The whole listing needs to be written out exactly, except for any images.

━━ Information provided ━━

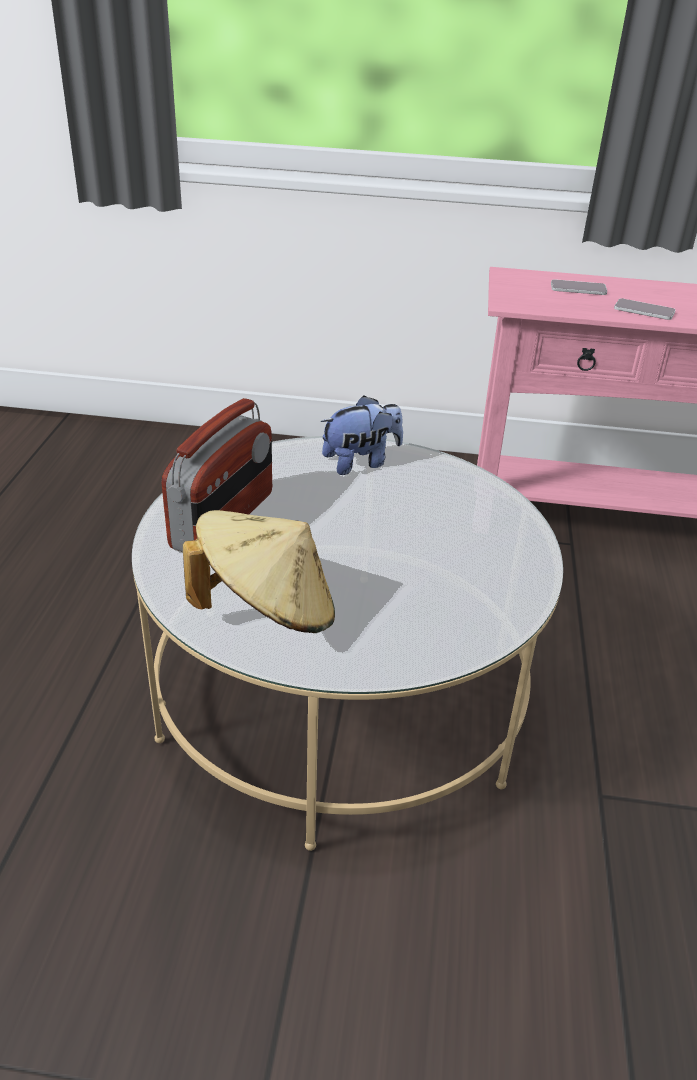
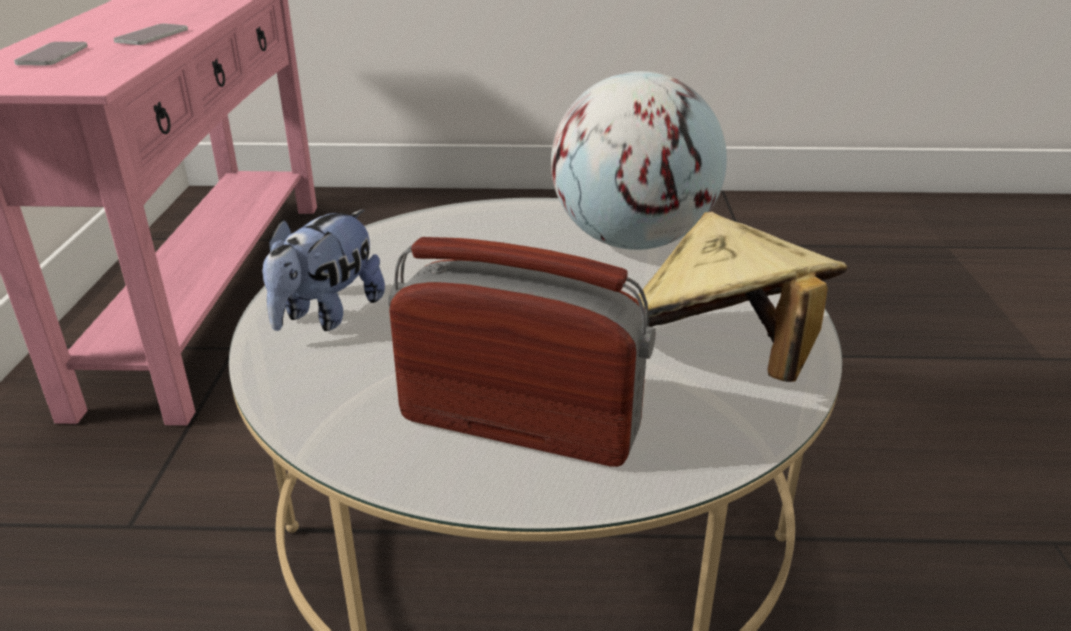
camera: 95 degrees left, 5 degrees down
plush toy [321,396,403,475] -> plush toy turned 120 degrees counterclockwise [262,209,385,331]
none -> globe [551,71,727,250]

━━━

Response to the exercise:
camera: 95 degrees left, 5 degrees down
plush toy [321,396,403,475] -> plush toy turned 120 degrees counterclockwise [262,209,385,331]
none -> globe [551,71,727,250]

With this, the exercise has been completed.